Inasmuch as a character creates his author, Rebolledo is Rasero's alter ego, for he views great love-making as "that fleeting instant when we cease to be what we are, and turn into divinities..."

In a tome of 552 pages, Rebolledo uses interior monologues to explore Rasero's life as well as nearly everyone he ever meets. Going into nearly every character's consciousness, however—while democratic and thorough—at times leads to long-winded digressions. The novel could have been perhaps ten to fifteen percent shorter and that much more powerful. Yet for those readers who have the luxury of languorous afternoons or evenings to spend in lucubration, Rasero may be the contemporary equivalent of a 19th-century classic, its expansive narrative an antidote to the usual tripe dominating today's bestseller lists.

Perhaps the author's caveat as to the veracity of history explains why he has felt the need to re-imagine the Enlightenment at such length. "Don't believe a word of what they taught you in school," Rasero admonishes his surrogate son. "History is written by the powerful to justify their acts; that makes it as fantastic as a work by Swift."

Throughout, Rasero contrasts the ideological differences between Voltaire and Rousseau. While the former believed that social reform and individual liberty would advance human progress, the latter was convinced that "our acts lead us to a worse and worse future; it is history that defeats us." Rasero's apocalyptic visions, two hundred years before our time, clearly weigh on the side of Rousseau.
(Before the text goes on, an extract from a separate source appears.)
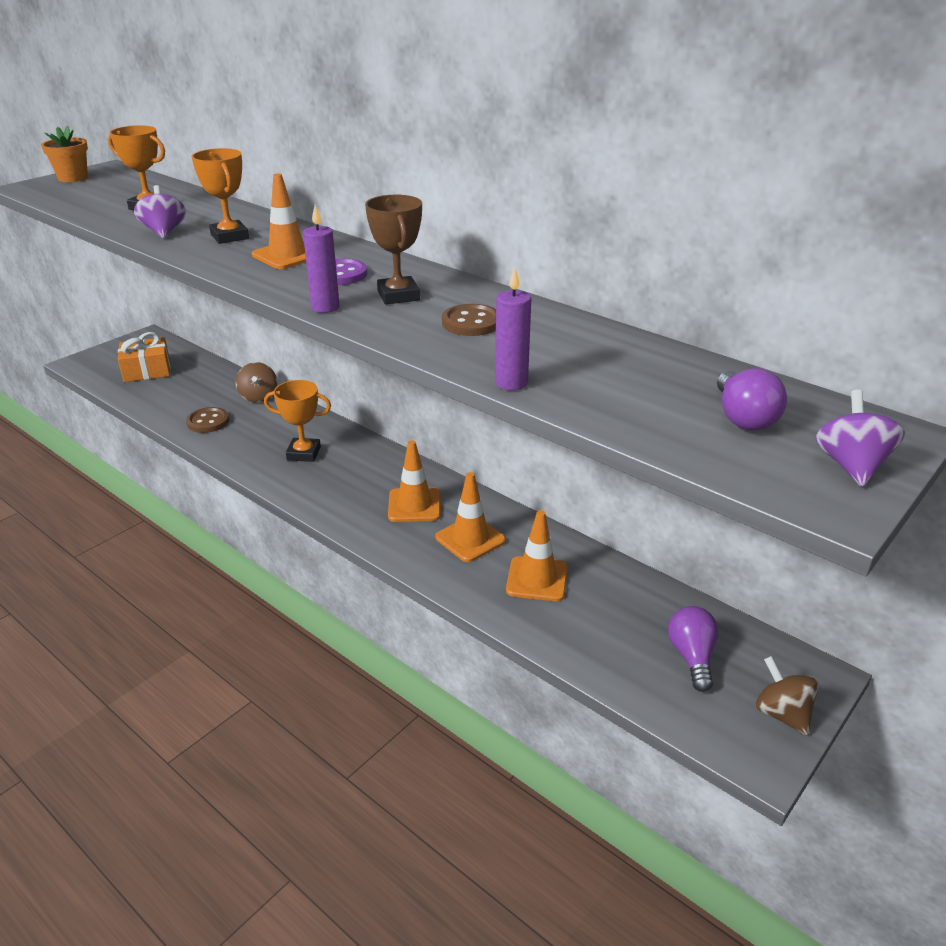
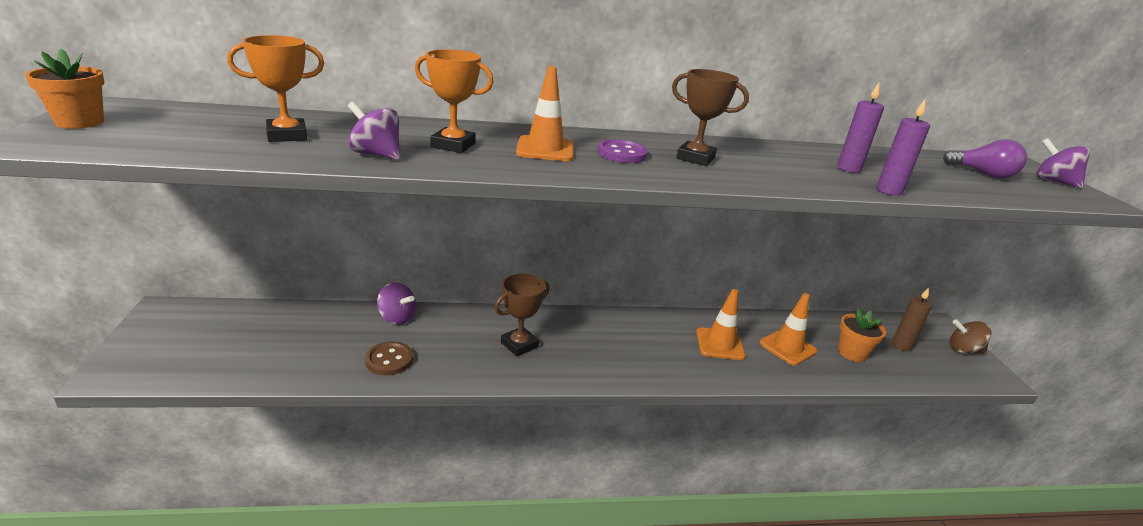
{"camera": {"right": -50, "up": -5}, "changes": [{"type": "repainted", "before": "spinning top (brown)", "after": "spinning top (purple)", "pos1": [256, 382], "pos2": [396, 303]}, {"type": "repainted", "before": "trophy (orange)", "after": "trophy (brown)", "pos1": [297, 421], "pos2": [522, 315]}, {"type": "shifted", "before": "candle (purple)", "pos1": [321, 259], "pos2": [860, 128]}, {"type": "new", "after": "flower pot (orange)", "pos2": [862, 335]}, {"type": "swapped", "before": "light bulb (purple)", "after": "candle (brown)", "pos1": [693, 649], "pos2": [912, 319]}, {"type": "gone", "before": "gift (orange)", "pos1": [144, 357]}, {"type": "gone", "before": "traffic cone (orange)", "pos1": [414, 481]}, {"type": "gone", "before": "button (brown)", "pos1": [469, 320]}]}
Certainly Rebolledo sees no reason why science and art can't cohabit in a work of art. In this he frequently brings to mind the late Primo Levi, who introduced his love of chemistry in The Periodic Table and other works. Rebolledo uses science and art to organize world chaos into manageable, even ecstatic moments. To call what Rebolledo has done Magic Realism, however, is to dismiss the absolute freshness of his voice. Rebolledo is faithful above all to his characters and their history, which may be, after all, more truthful than many historiographies of the period. Even as Rasero is steeped in the European tradition of the novel, it creates its own space by seeing the future so clearly in the past.

An artist's unconscious, often wild and brilliant, is his finest asset. Rebolledo's has produced a work of great clarity, wisdom and mirth. His Rasero is one of the most elegant novels to appear in the Spanish language in years.